THE PROBLEM:
Retype the source text of every one of the records below character for character, leaving out the pictures.

Stored data entries:
=-=-=-=-=

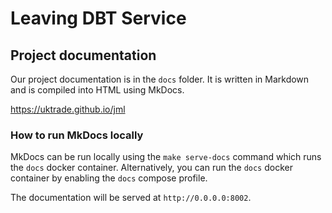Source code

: # Leaving DBT Service

## Project documentation

Our project documentation is in the `docs` folder. It is written in Markdown and is compiled into HTML using MkDocs.

https://uktrade.github.io/jml

### How to run MkDocs locally

MkDocs can be run locally using the `make serve-docs` command which runs the `docs`
docker container. Alternatively, you can run the `docs` docker container by enabling the
`docs` compose profile.

The documentation will be served at `http://0.0.0.0:8002`.
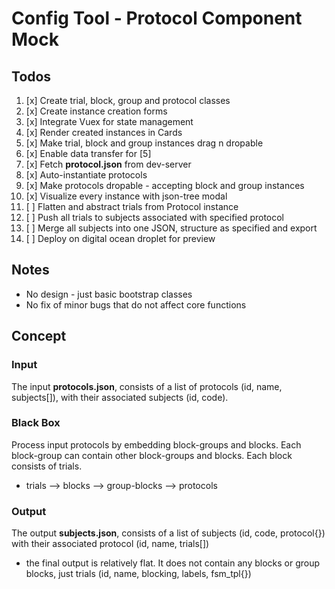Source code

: # Config Tool - Protocol Component Mock

## Todos
1. [x] Create trial, block, group and protocol classes
2. [x] Create instance creation forms
3. [x] Integrate Vuex for state management
4. [x] Render created instances in Cards
5. [x] Make trial, block and group instances drag n dropable
6. [x] Enable data transfer for [5]
8. [x] Fetch **protocol.json** from dev-server
9. [x] Auto-instantiate protocols
10. [x] Make protocols dropable - accepting block and group instances
11. [x] Visualize every instance with json-tree modal
12. [ ] Flatten and abstract trials from Protocol instance
13. [ ] Push all trials to subjects associated with specified protocol
14. [ ] Merge all subjects into one JSON, structure as specified and export
15. [ ] Deploy on digital ocean droplet for preview

## Notes
- No design - just basic bootstrap classes
- No fix of minor bugs that do not affect core functions

## Concept
### Input
The input **protocols.json**, consists of a list of protocols (id, name, subjects[]), with their associated subjects (id, code).
### Black Box
Process input protocols by embedding block-groups and blocks. Each block-group can contain other block-groups and blocks. Each block consists of trials.
- trials --> blocks --> group-blocks --> protocols
### Output
The output **subjects.json**, consists of a list of subjects (id, code, protocol{}) with their associated protocol (id, name, trials[])
- the final output is relatively flat. It does not contain any blocks or group blocks, just trials (id, name, blocking, labels, fsm_tpl{})
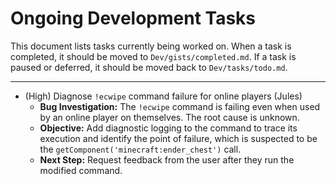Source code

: # Ongoing Development Tasks

This document lists tasks currently being worked on. When a task is completed, it should be moved to `Dev/gists/completed.md`. If a task is paused or deferred, it should be moved back to `Dev/tasks/todo.md`.

---
- (High) Diagnose `!ecwipe` command failure for online players (Jules)
  - **Bug Investigation:** The `!ecwipe` command is failing even when used by an online player on themselves. The root cause is unknown.
  - **Objective:** Add diagnostic logging to the command to trace its execution and identify the point of failure, which is suspected to be the `getComponent('minecraft:ender_chest')` call.
  - **Next Step:** Request feedback from the user after they run the modified command.

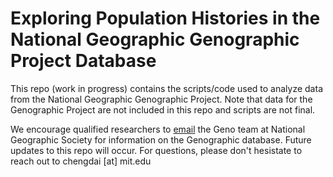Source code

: # Exploring Population Histories in the National Geographic Genographic Project Database

This repo (work in progress) contains the scripts/code used to analyze data from the National Geographic Genographic Project. Note that data for the Genographic Project are not included in this repo and scripts are not final.

We encourage qualified researchers to [email](genographic@ngs.org) the Geno team at National Geographic Society for information on the Genographic database. Future updates to this repo will occur. For questions, please don't hesistate to reach out to chengdai [at] mit.edu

=-=-=-=-=

TASK ANSWER:
Source code

: # Leaving DBT Service

## Project documentation

Our project documentation is in the `docs` folder. It is written in Markdown and is compiled into HTML using MkDocs.

https://uktrade.github.io/jml

### How to run MkDocs locally

MkDocs can be run locally using the `make serve-docs` command which runs the `docs`
docker container. Alternatively, you can run the `docs` docker container by enabling the
`docs` compose profile.

The documentation will be served at `http://0.0.0.0:8002`.
Source code

: # Config Tool - Protocol Component Mock

## Todos
1. [x] Create trial, block, group and protocol classes
2. [x] Create instance creation forms
3. [x] Integrate Vuex for state management
4. [x] Render created instances in Cards
5. [x] Make trial, block and group instances drag n dropable
6. [x] Enable data transfer for [5]
8. [x] Fetch **protocol.json** from dev-server
9. [x] Auto-instantiate protocols
10. [x] Make protocols dropable - accepting block and group instances
11. [x] Visualize every instance with json-tree modal
12. [ ] Flatten and abstract trials from Protocol instance
13. [ ] Push all trials to subjects associated with specified protocol
14. [ ] Merge all subjects into one JSON, structure as specified and export
15. [ ] Deploy on digital ocean droplet for preview

## Notes
- No design - just basic bootstrap classes
- No fix of minor bugs that do not affect core functions

## Concept
### Input
The input **protocols.json**, consists of a list of protocols (id, name, subjects[]), with their associated subjects (id, code).
### Black Box
Process input protocols by embedding block-groups and blocks. Each block-group can contain other block-groups and blocks. Each block consists of trials.
- trials --> blocks --> group-blocks --> protocols
### Output
The output **subjects.json**, consists of a list of subjects (id, code, protocol{}) with their associated protocol (id, name, trials[])
- the final output is relatively flat. It does not contain any blocks or group blocks, just trials (id, name, blocking, labels, fsm_tpl{})
Source code

: # Ongoing Development Tasks

This document lists tasks currently being worked on. When a task is completed, it should be moved to `Dev/gists/completed.md`. If a task is paused or deferred, it should be moved back to `Dev/tasks/todo.md`.

---
- (High) Diagnose `!ecwipe` command failure for online players (Jules)
  - **Bug Investigation:** The `!ecwipe` command is failing even when used by an online player on themselves. The root cause is unknown.
  - **Objective:** Add diagnostic logging to the command to trace its execution and identify the point of failure, which is suspected to be the `getComponent('minecraft:ender_chest')` call.
  - **Next Step:** Request feedback from the user after they run the modified command.

Source code

: # Exploring Population Histories in the National Geographic Genographic Project Database

This repo (work in progress) contains the scripts/code used to analyze data from the National Geographic Genographic Project. Note that data for the Genographic Project are not included in this repo and scripts are not final.

We encourage qualified researchers to [email](genographic@ngs.org) the Geno team at National Geographic Society for information on the Genographic database. Future updates to this repo will occur. For questions, please don't hesistate to reach out to chengdai [at] mit.edu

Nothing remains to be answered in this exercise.